[The data]:
+ + +
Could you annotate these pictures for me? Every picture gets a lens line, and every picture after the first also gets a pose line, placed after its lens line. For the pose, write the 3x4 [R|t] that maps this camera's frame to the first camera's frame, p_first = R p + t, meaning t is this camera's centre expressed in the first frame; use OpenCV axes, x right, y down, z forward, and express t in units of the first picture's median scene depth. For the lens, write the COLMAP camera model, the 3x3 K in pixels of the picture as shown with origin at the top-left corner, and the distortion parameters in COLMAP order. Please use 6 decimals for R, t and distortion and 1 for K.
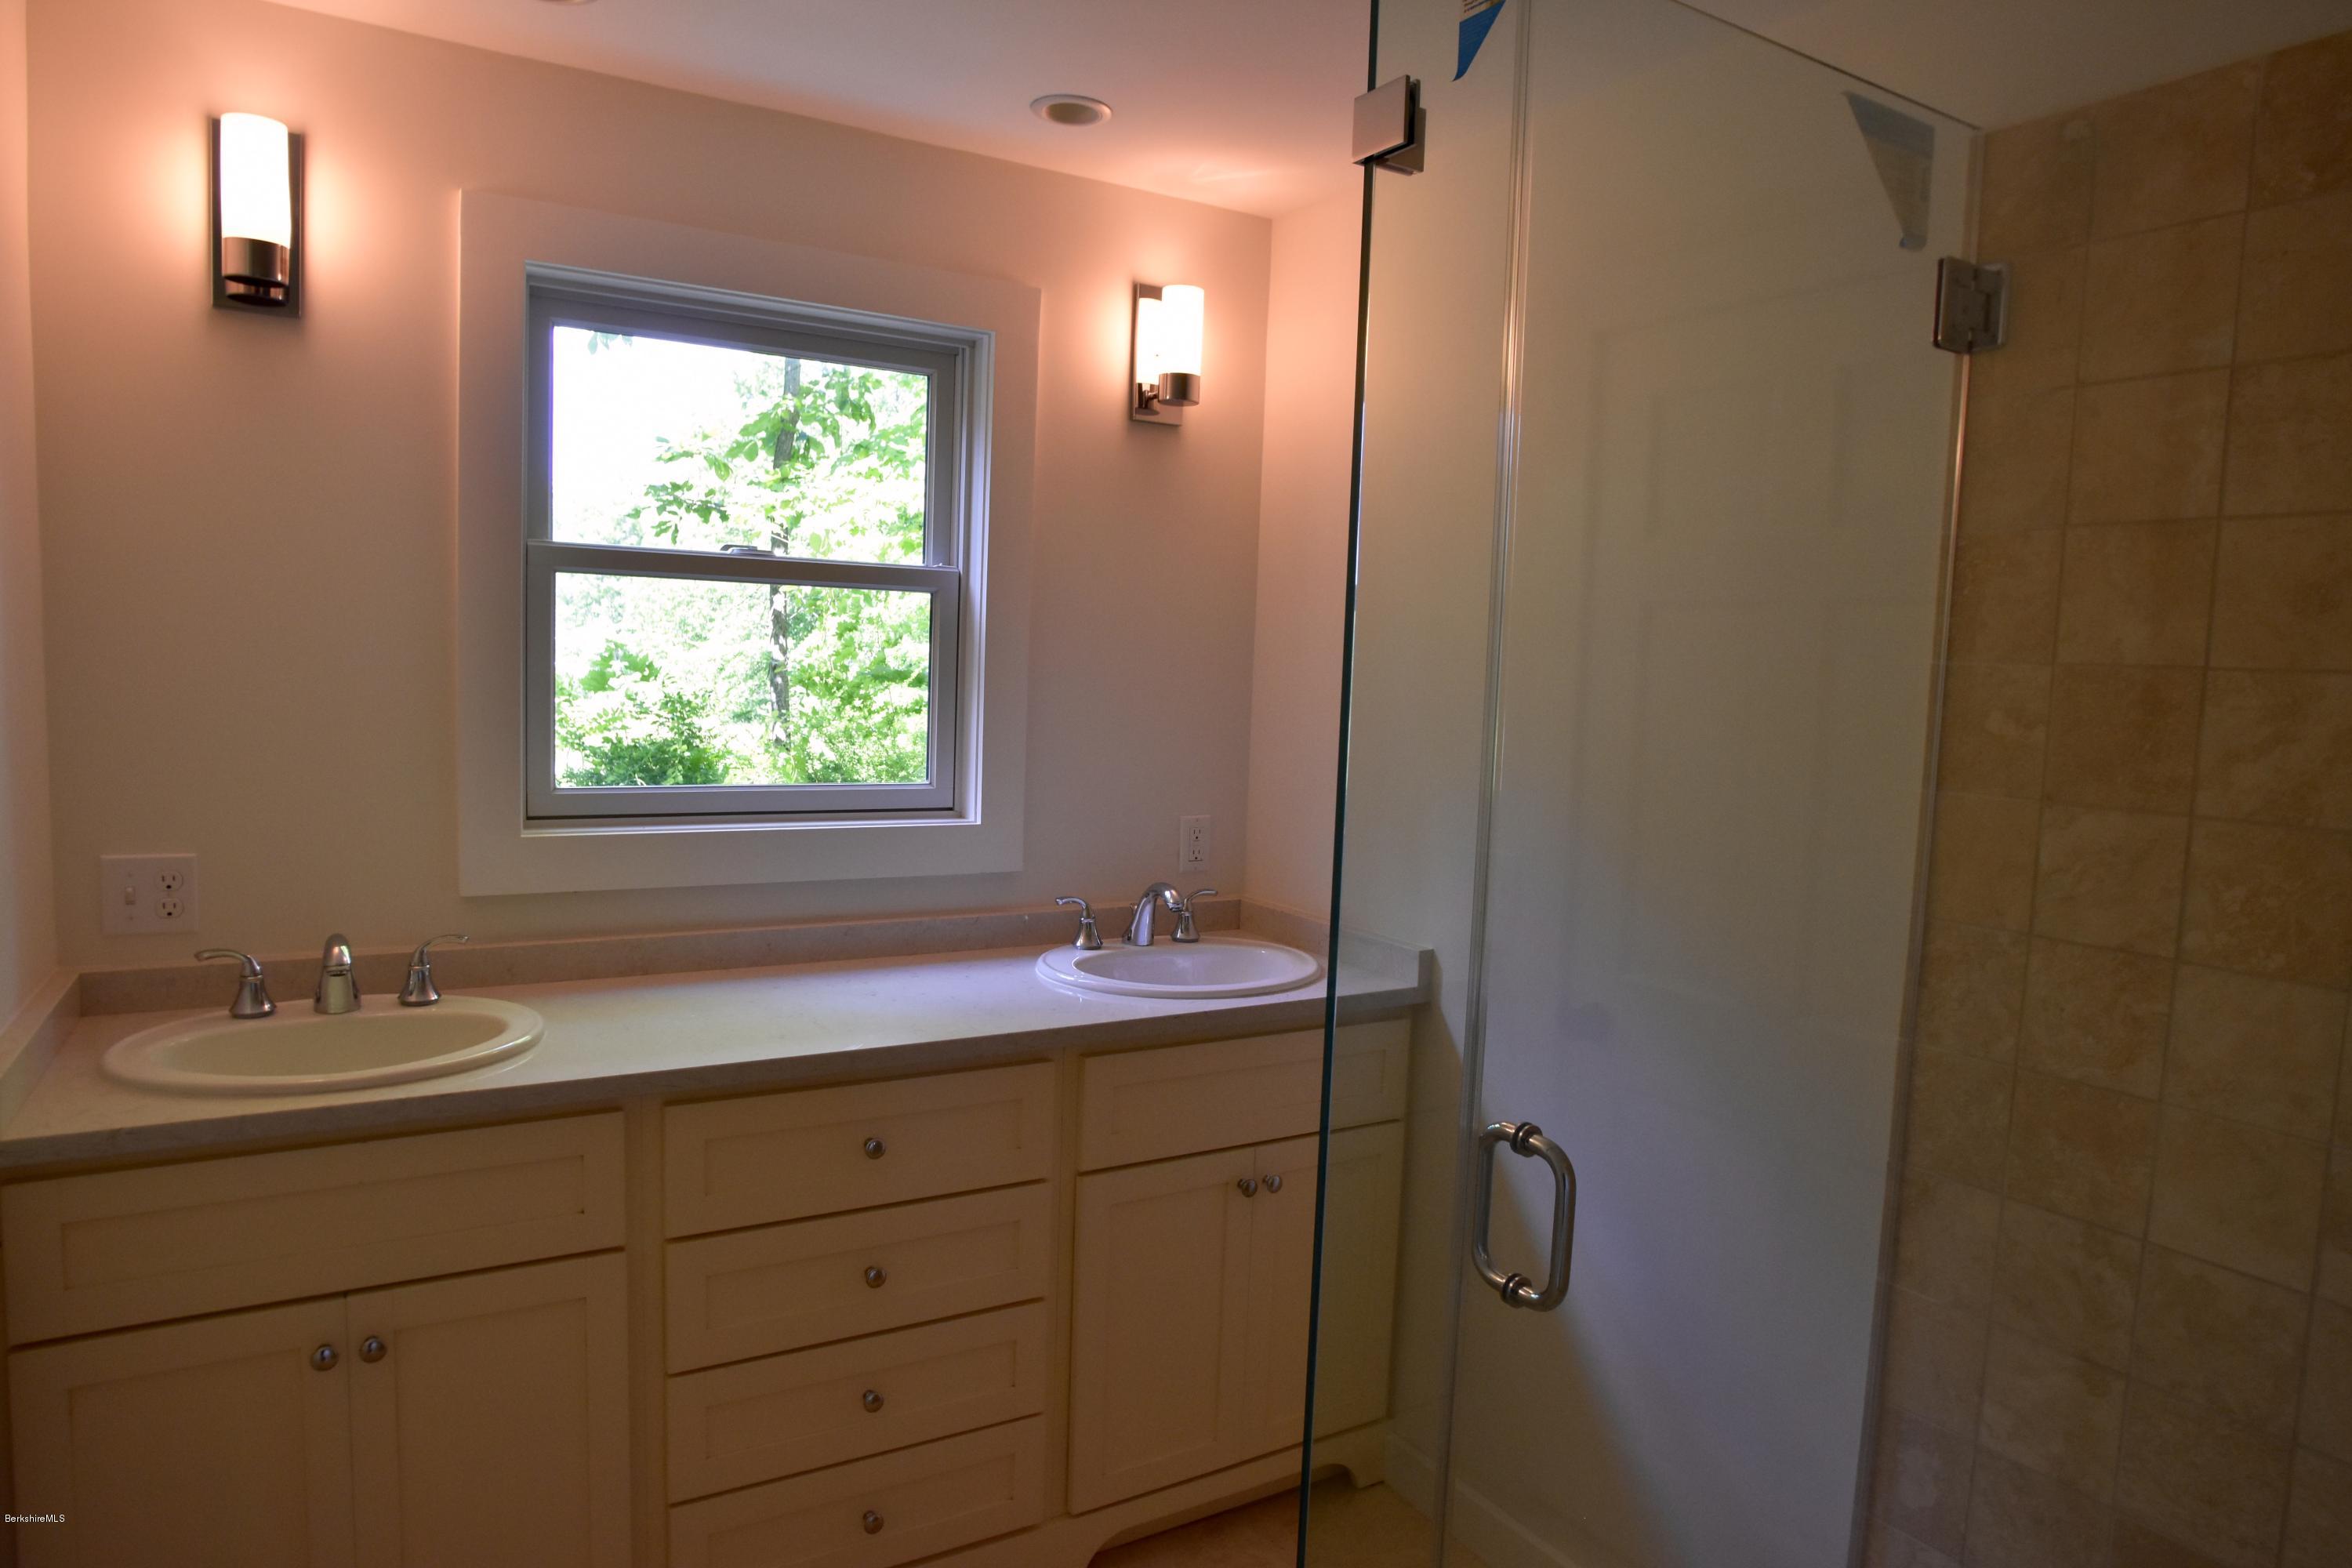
lens RADIAL K [[1452.6, 0, 1167.2], [0, 1452.6, 791.7], [0, 0, 1]] dist [-0.080062, 0.042580]
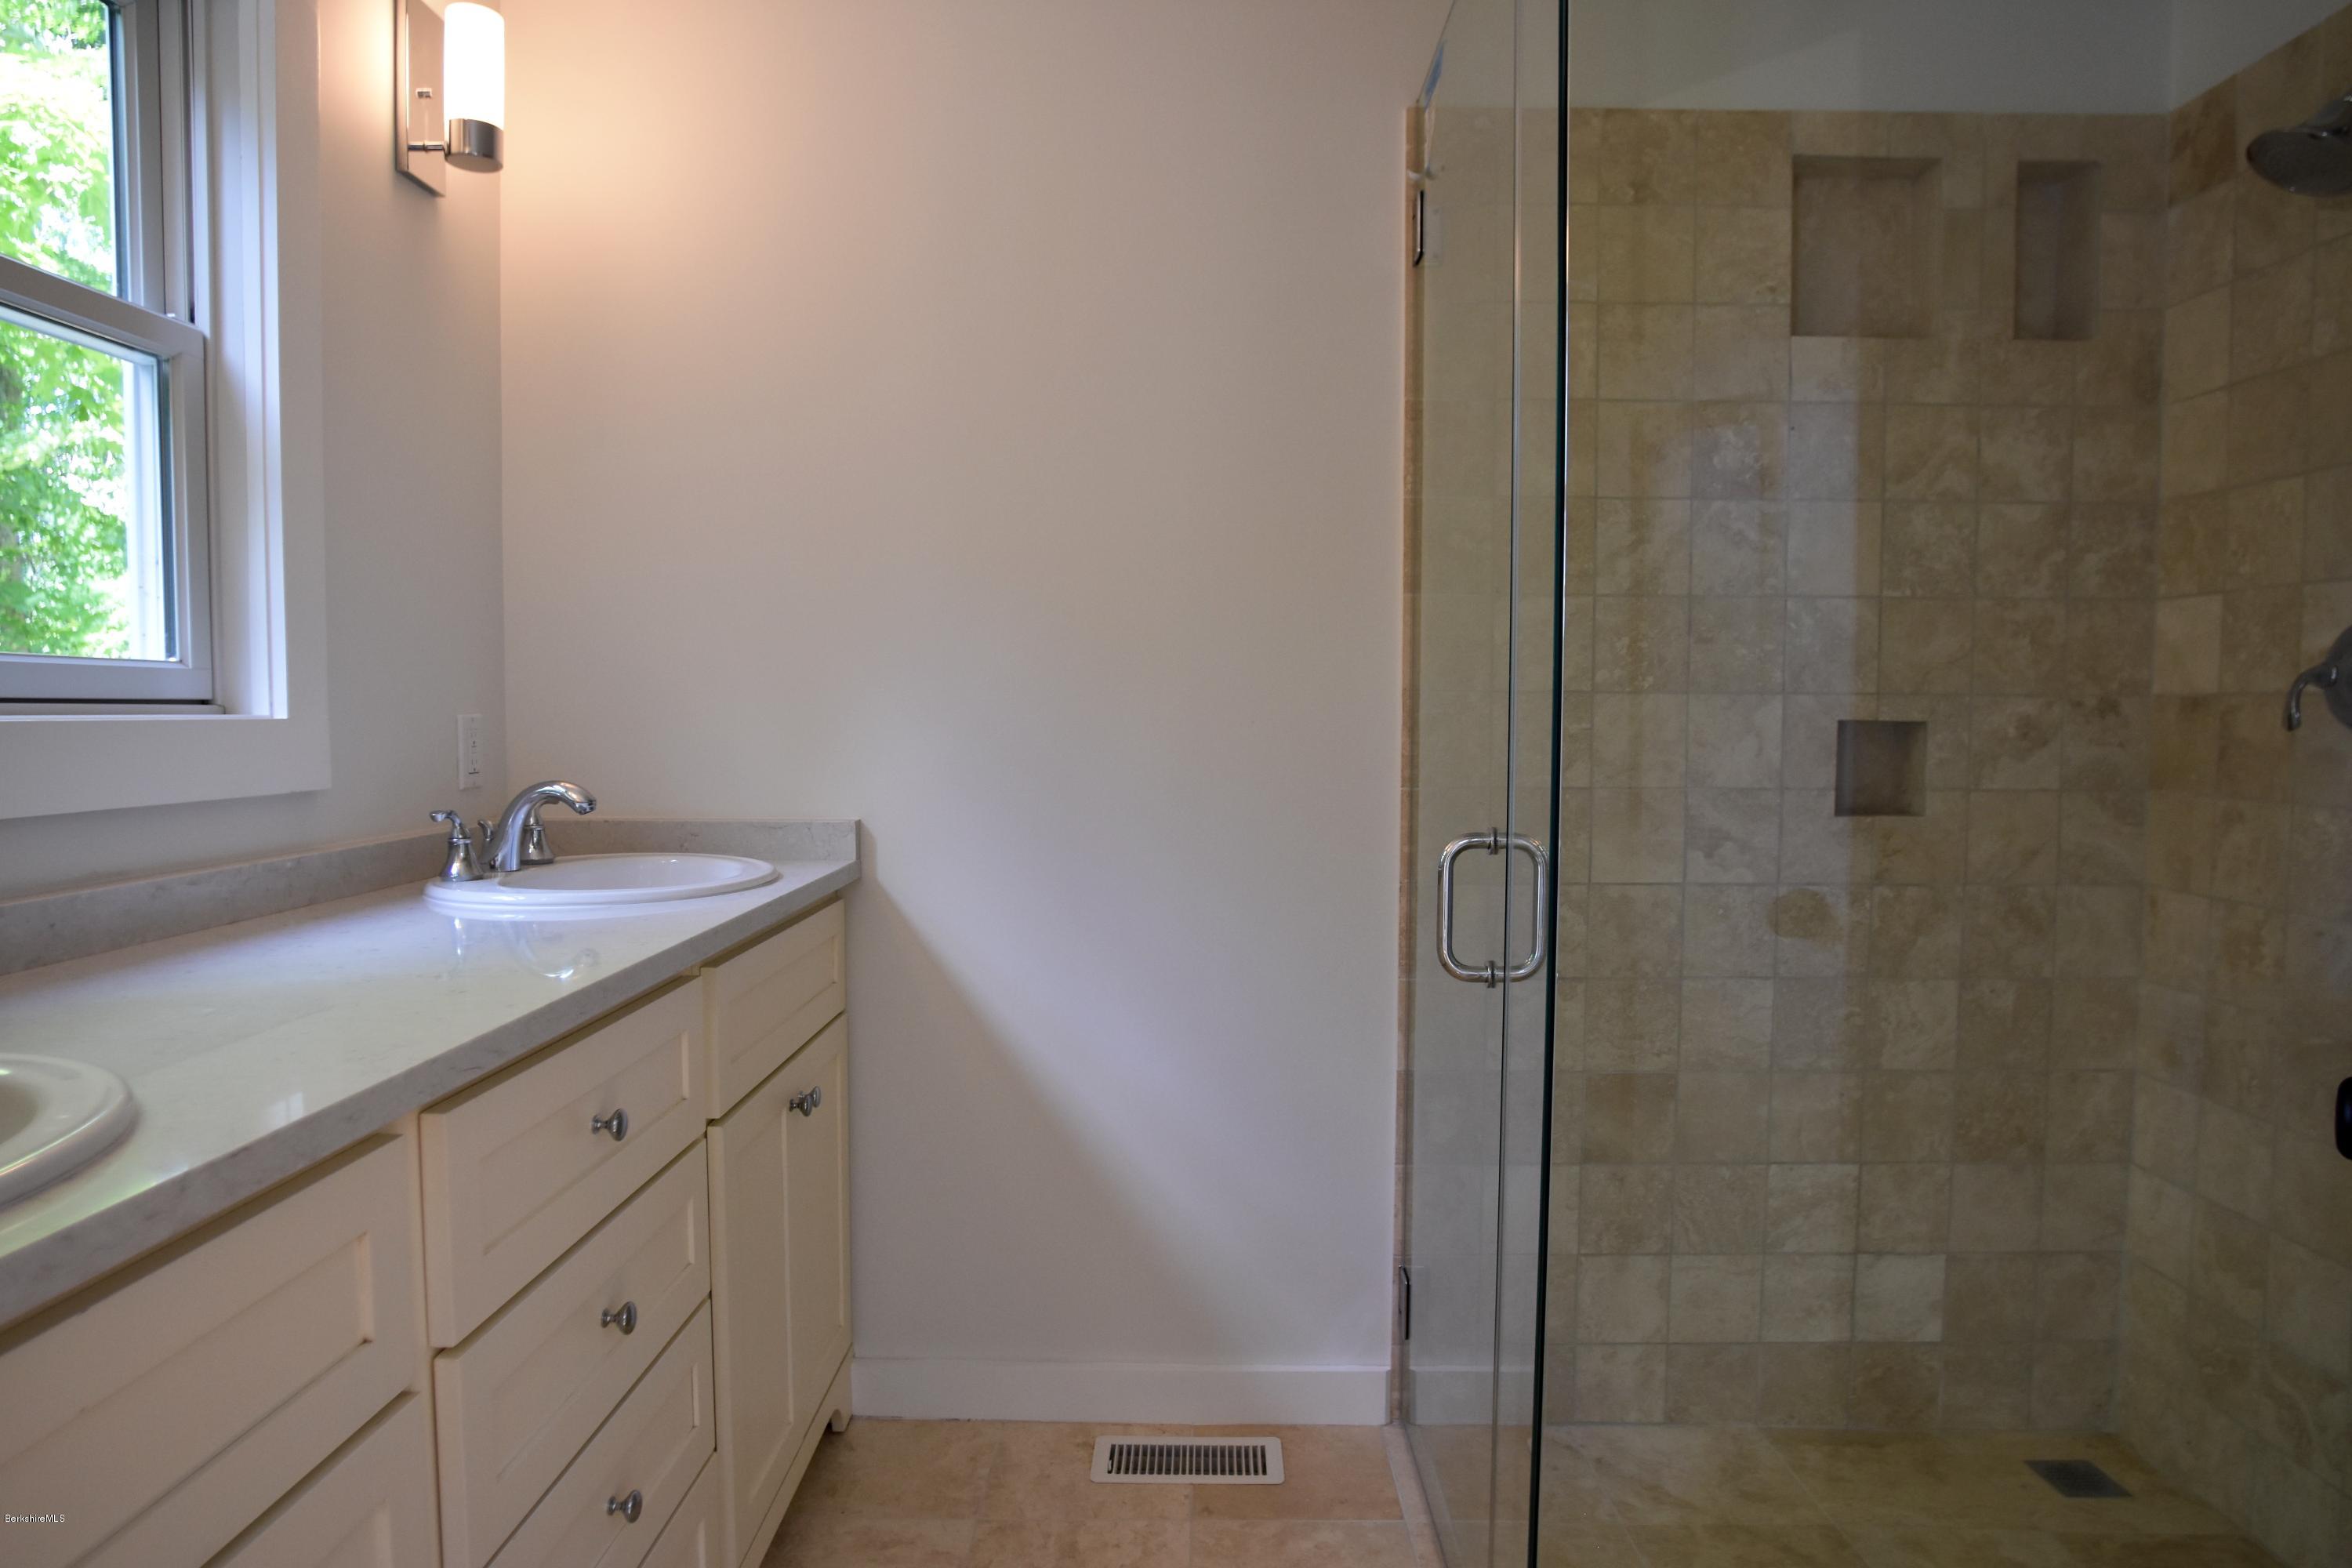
lens RADIAL K [[1452.6, 0, 1167.2], [0, 1452.6, 791.7], [0, 0, 1]] dist [-0.080062, 0.042580]
pose [[0.523169, -0.081329, 0.848339, -0.587529], [0.094806, 0.994811, 0.036904, 0.087903], [-0.846939, 0.061120, 0.528165, 0.401637]]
+ + +
[Prompt]:
How many of the lines above contain the word "pose"? Give only the number.

[Result of the exercise]:
2